Since the discovery of antithrombin deficiency, 50 years ago, few new thrombophilic defects have been identified, all with weaker risk of thrombosis than antithrombin deficiency.

Objective

To identify new thrombophilic mechanisms.

Patients/methods

We studied 30 patients with antithrombin deficiency but no defects in the gene encoding this key anticoagulant (SERPINC1).

Results

A high proportion of these patients (8/30: 27%) had increased hypoglycosylated forms of antithrombin. All N‐glycoproteins tested in these patients (α1‐antitrypsin, FXI and transferrin) had electrophoretic, HPLC and Q‐TOF patterns indistinguishable from those of the congenital disorders of glycosylation (rare recessive multisystem disorders). However, all except one had no mental disability. Moreover, intermittent antithrombin deficiency and hypoglycosylation was recorded in five out of these eight patients, all associated with moderate alcohol intake.
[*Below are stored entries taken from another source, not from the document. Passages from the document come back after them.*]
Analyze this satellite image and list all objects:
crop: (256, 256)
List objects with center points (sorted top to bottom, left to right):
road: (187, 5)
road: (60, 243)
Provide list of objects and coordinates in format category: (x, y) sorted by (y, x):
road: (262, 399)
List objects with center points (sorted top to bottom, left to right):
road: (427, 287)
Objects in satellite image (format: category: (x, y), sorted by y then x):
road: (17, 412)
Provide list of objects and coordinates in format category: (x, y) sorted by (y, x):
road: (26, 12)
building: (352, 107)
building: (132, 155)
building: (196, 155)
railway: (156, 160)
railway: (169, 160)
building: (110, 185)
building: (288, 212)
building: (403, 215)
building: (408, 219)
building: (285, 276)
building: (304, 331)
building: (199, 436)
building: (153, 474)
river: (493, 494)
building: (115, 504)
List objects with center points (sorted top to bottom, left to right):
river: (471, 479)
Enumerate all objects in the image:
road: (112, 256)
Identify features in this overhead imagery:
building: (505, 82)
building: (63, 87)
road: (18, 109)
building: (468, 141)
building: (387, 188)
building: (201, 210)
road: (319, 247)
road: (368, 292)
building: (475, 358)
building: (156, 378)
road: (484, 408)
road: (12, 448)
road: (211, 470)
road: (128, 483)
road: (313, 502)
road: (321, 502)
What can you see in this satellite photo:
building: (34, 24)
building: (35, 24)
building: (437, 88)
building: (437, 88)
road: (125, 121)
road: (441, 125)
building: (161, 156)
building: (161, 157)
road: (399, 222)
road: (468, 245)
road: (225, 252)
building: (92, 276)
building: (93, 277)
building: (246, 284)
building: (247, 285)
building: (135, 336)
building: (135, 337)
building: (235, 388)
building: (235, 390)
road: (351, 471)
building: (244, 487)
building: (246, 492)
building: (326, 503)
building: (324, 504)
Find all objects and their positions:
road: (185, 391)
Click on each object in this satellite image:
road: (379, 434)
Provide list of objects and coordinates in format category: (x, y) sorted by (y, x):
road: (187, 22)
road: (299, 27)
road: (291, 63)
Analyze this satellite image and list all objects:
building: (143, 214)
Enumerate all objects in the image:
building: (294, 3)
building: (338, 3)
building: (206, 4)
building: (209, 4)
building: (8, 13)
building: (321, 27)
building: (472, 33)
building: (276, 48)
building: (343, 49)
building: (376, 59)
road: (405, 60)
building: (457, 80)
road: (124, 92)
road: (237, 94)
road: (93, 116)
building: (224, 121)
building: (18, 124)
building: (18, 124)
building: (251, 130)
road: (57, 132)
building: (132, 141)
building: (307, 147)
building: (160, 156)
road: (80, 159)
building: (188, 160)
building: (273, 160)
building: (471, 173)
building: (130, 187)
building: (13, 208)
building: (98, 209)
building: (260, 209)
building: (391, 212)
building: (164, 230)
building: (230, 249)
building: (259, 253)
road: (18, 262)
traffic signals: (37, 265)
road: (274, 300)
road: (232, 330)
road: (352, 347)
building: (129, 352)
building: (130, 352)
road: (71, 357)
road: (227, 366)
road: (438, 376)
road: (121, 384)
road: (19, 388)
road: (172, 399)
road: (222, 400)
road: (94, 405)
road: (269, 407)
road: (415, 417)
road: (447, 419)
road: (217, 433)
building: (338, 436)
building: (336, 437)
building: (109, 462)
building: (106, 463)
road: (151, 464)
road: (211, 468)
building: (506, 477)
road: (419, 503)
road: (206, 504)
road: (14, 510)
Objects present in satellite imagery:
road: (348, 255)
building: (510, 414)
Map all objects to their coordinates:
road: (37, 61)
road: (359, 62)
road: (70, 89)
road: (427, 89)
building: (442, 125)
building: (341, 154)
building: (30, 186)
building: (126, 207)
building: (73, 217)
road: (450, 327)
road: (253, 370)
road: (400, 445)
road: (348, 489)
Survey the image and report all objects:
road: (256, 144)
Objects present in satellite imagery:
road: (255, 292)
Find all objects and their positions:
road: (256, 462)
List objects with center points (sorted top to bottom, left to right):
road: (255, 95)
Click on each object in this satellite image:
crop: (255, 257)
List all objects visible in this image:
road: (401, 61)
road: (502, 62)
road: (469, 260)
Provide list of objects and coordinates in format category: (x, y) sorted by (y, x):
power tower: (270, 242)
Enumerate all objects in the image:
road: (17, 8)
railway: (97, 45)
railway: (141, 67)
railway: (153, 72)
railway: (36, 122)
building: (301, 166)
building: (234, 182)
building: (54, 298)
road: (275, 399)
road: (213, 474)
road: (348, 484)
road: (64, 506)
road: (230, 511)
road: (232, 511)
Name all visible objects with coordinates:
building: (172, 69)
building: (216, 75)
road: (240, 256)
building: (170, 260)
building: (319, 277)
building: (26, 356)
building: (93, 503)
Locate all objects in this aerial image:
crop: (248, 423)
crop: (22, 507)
Genetic analysis, including whole exome sequencing, revealed mutations in different genes involved in the N‐glycosylation pathway.

Conclusions

Our study provides substantial and novel mechanistic insights into two disease processes, with potential implications for diagnosis and clinical care. An aberrant N‐glycosylation causing a recessive or transient antithrombin deficiency is a new form of thrombophilia. Our data suggest that congenital disorders of glycosylation are probably underestimated, especially in cases with thrombosis as the main or only clinical manifestation.